> [What you are asked to do] Reproduce the data exactly, leaving nothing out.

╭─ Record set

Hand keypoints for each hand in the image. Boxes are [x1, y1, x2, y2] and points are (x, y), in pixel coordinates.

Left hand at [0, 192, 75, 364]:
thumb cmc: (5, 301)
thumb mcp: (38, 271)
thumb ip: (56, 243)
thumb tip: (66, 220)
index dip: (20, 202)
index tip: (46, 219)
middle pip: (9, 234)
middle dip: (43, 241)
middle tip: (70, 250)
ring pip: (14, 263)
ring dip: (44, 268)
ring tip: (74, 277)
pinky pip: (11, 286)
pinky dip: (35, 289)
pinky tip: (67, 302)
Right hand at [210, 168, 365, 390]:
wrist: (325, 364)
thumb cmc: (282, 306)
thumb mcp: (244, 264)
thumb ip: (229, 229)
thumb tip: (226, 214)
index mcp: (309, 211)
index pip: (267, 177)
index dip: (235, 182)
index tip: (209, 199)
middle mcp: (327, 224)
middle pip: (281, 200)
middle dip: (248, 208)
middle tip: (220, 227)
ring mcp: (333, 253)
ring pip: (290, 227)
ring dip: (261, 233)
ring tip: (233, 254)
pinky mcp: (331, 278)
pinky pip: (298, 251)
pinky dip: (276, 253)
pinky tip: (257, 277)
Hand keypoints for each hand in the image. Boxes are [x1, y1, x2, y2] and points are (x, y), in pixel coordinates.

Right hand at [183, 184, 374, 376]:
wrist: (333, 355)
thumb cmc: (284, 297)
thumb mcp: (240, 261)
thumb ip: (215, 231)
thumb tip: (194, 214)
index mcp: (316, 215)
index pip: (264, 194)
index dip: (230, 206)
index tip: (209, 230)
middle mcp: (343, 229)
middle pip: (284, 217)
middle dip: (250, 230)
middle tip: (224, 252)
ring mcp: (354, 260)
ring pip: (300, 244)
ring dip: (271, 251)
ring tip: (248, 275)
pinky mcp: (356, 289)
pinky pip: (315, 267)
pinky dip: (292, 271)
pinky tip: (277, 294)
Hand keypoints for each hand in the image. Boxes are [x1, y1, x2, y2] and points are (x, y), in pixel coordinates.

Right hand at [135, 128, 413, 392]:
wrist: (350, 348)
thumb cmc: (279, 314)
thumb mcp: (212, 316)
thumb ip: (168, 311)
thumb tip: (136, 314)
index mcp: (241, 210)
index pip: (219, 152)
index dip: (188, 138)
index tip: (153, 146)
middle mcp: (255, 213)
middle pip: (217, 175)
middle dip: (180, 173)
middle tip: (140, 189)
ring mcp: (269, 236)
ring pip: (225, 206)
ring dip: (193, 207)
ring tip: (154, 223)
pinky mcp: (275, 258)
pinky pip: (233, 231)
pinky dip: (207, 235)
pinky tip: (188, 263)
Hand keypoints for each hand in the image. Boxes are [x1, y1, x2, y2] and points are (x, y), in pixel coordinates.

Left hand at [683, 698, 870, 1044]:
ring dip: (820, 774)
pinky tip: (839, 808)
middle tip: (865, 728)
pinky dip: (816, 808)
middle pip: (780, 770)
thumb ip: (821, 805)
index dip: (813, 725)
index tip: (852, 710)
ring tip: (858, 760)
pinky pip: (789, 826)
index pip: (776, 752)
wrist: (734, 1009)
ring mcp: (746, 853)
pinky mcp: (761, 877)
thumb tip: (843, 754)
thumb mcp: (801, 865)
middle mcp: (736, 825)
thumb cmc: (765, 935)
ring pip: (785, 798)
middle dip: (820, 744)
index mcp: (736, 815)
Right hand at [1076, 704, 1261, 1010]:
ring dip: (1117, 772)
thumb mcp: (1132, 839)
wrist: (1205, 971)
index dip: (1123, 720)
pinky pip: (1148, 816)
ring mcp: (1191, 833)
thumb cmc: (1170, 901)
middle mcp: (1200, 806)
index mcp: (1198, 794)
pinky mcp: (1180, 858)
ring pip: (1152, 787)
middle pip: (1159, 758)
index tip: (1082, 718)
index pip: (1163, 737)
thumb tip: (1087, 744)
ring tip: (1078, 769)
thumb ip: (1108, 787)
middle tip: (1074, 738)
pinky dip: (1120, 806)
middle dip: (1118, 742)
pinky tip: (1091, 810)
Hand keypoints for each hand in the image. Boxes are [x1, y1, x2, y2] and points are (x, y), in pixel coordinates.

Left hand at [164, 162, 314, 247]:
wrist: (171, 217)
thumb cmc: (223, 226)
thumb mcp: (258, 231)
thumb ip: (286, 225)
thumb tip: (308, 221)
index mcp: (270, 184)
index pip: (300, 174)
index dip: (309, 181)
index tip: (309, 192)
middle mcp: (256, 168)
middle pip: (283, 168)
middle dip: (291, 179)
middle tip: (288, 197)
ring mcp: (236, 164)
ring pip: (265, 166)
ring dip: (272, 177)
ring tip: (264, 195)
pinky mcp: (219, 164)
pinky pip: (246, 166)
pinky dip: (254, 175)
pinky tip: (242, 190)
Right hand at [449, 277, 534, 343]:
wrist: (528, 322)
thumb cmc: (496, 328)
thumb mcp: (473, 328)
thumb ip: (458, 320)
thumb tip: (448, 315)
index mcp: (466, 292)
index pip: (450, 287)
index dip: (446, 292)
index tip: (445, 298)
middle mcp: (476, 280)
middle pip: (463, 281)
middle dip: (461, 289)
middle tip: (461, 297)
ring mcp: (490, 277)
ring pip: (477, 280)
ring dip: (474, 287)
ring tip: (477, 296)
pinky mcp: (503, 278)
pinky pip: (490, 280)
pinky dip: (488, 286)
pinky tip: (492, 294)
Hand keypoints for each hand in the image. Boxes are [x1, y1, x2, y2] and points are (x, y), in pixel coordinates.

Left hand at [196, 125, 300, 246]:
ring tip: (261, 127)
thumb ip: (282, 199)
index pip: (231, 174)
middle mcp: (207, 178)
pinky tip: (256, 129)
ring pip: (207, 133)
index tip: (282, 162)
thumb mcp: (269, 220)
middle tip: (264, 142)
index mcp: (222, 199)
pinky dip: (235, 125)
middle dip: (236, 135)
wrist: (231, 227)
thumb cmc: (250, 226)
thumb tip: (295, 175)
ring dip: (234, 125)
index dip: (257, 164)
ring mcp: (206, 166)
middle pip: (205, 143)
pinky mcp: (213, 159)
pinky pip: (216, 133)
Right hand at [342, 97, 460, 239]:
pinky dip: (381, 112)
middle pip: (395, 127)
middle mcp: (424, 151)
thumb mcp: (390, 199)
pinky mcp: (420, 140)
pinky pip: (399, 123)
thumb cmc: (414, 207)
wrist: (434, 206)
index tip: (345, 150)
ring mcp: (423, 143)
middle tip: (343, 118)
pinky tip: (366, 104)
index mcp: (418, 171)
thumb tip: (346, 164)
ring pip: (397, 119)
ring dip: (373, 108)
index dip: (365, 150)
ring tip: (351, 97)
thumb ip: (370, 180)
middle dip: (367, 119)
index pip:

╰─

> [Exercise response]
Hand keypoints for each hand in the image. Boxes are [x1, y1, x2, y2] and points are (x, y), in pixel coordinates.

Left hand at [0, 192, 75, 364]:
thumb cmc: (5, 301)
thumb mcp: (38, 271)
thumb ip: (56, 243)
thumb tip: (66, 220)
index dip: (20, 202)
index tip: (46, 219)
middle pip: (9, 234)
middle dip: (43, 241)
middle tip: (70, 250)
ring pip: (14, 263)
ring dip: (44, 268)
ring tip: (74, 277)
pinky pip: (11, 286)
pinky dip: (35, 289)
pinky tip: (67, 302)
Right hand at [210, 168, 365, 390]:
wrist: (325, 364)
thumb cmc: (282, 306)
thumb mcp: (244, 264)
thumb ip: (229, 229)
thumb tip: (226, 214)
index mcp: (309, 211)
index pip: (267, 177)
index dip: (235, 182)
index tip: (209, 199)
middle mcp: (327, 224)
middle pip: (281, 200)
middle dip: (248, 208)
middle tip: (220, 227)
ring mcp: (333, 253)
ring pip: (290, 227)
ring dip: (261, 233)
ring tip: (233, 254)
pinky mcp: (331, 278)
pinky pip: (298, 251)
pinky dip: (276, 253)
pinky tip: (257, 277)
Hand keypoints for each hand in the image. Boxes are [x1, y1, x2, y2] and points are (x, y), in pixel coordinates.

Right hand at [183, 184, 374, 376]:
wrist: (333, 355)
thumb cmc: (284, 297)
thumb mcp: (240, 261)
thumb ip: (215, 231)
thumb tip: (194, 214)
index mcp: (316, 215)
index pip: (264, 194)
index dip: (230, 206)
index tip: (209, 230)
middle mcp: (343, 229)
middle pip: (284, 217)
middle dip: (250, 230)
middle tip: (224, 252)
ring mcp: (354, 260)
ring pip: (300, 244)
ring dip: (271, 251)
ring tip: (248, 275)
pinky mcp: (356, 289)
pinky pip: (315, 267)
pinky dip: (292, 271)
pinky tip: (277, 294)
Hand keypoints for each hand in the image. Boxes are [x1, y1, x2, y2] and points are (x, y), in pixel coordinates.

Right hand at [135, 128, 413, 392]:
wrist: (350, 348)
thumb cmc: (279, 314)
thumb mcp: (212, 316)
thumb ip: (168, 311)
thumb tip: (136, 314)
index mcp: (241, 210)
index pip: (219, 152)
index dip: (188, 138)
index tip: (153, 146)
middle mcp: (255, 213)
middle pip: (217, 175)
middle dip: (180, 173)
middle tip: (140, 189)
ring mcp: (269, 236)
ring pip: (225, 206)
ring dip: (193, 207)
ring tip: (154, 223)
pinky mcp: (275, 258)
pinky pip: (233, 231)
pinky dip: (207, 235)
pinky tip: (188, 263)
Hand keypoints for each hand in the image. Boxes are [x1, y1, x2, y2] and points are (x, y), in pixel coordinates.

Left hand at [683, 698, 870, 1044]:
ring dip: (820, 774)
pinky tip: (839, 808)
middle tip: (865, 728)
pinky dip: (816, 808)
middle pip: (780, 770)
thumb ip: (821, 805)
index dip: (813, 725)
index tip: (852, 710)
ring tip: (858, 760)
pinky pip: (789, 826)
index pip: (776, 752)
wrist: (734, 1009)
ring mcp: (746, 853)
pinky mcp: (761, 877)
thumb tip: (843, 754)
thumb mcp: (801, 865)
middle mcp: (736, 825)
thumb cmc: (765, 935)
ring pip: (785, 798)
middle dip: (820, 744)
index mcp: (736, 815)
Right hand at [1076, 704, 1261, 1010]:
ring dip: (1117, 772)
thumb mcp: (1132, 839)
wrist: (1205, 971)
index dip: (1123, 720)
pinky pip: (1148, 816)
ring mcp: (1191, 833)
thumb cmc: (1170, 901)
middle mcp: (1200, 806)
index mcp: (1198, 794)
pinky mcp: (1180, 858)
ring pip: (1152, 787)
middle pip: (1159, 758)
index tip: (1082, 718)
index pip: (1163, 737)
thumb tip: (1087, 744)
ring tip: (1078, 769)
thumb ip: (1108, 787)
middle tip: (1074, 738)
pinky dip: (1120, 806)
middle dip: (1118, 742)
pinky tip: (1091, 810)
Hand keypoints for each hand in the image. Boxes are [x1, y1, x2, y2] and points are (x, y), in pixel coordinates.

Left hand at [164, 162, 314, 247]:
wrist: (171, 217)
thumb cmc: (223, 226)
thumb mcp: (258, 231)
thumb ip: (286, 225)
thumb tip: (308, 221)
index mcp: (270, 184)
index pip: (300, 174)
index dip: (309, 181)
index tip: (309, 192)
middle mcp: (256, 168)
middle pip: (283, 168)
middle dip: (291, 179)
middle tip: (288, 197)
ring mcp: (236, 164)
ring pip: (265, 166)
ring dip: (272, 177)
ring tip: (264, 195)
pinky mcp: (219, 164)
pinky pip: (246, 166)
pinky dip: (254, 175)
pinky tip: (242, 190)
Right hand at [449, 277, 534, 343]:
wrist: (528, 322)
thumb cmc: (496, 328)
thumb mcp: (473, 328)
thumb ip: (458, 320)
thumb tip: (448, 315)
index mcp: (466, 292)
index pip: (450, 287)
index dip: (446, 292)
index tip: (445, 298)
middle mcp: (476, 280)
middle pip: (463, 281)
middle dip: (461, 289)
middle tip: (461, 297)
ring mcp: (490, 277)
ring pip: (477, 280)
ring dip: (474, 287)
ring tip: (477, 296)
pinky mcp: (503, 278)
pinky pip: (490, 280)
pinky dip: (488, 286)
pinky tip: (492, 294)
Hand keypoints for each hand in the image. Boxes are [x1, y1, x2, y2] and points are (x, y), in pixel coordinates.

Left hand at [196, 125, 300, 246]:
ring tip: (261, 127)
thumb ip: (282, 199)
index pip: (231, 174)
middle mcp: (207, 178)
pinky tip: (256, 129)
ring pip: (207, 133)
index tip: (282, 162)
thumb mcp: (269, 220)
middle tip: (264, 142)
index mcp: (222, 199)
pinky dip: (235, 125)
middle dip: (236, 135)
wrist: (231, 227)
thumb cmc: (250, 226)
thumb tip: (295, 175)
ring dip: (234, 125)
index dip: (257, 164)
ring mcp: (206, 166)
middle pip: (205, 143)
pinky mcp: (213, 159)
pinky pip: (216, 133)
Right hand at [342, 97, 460, 239]:
pinky dip: (381, 112)
middle pip: (395, 127)
middle mcp: (424, 151)
thumb mcp: (390, 199)
pinky mcp: (420, 140)
pinky pip: (399, 123)
thumb cmc: (414, 207)
wrist: (434, 206)
index tip: (345, 150)
ring mcp: (423, 143)
middle tip: (343, 118)
pinky tip: (366, 104)
index mcp: (418, 171)
thumb tip: (346, 164)
ring pip: (397, 119)
ring dip: (373, 108)
index dip: (365, 150)
ring tip: (351, 97)
thumb ip: (370, 180)
middle dip: (367, 119)
index pip:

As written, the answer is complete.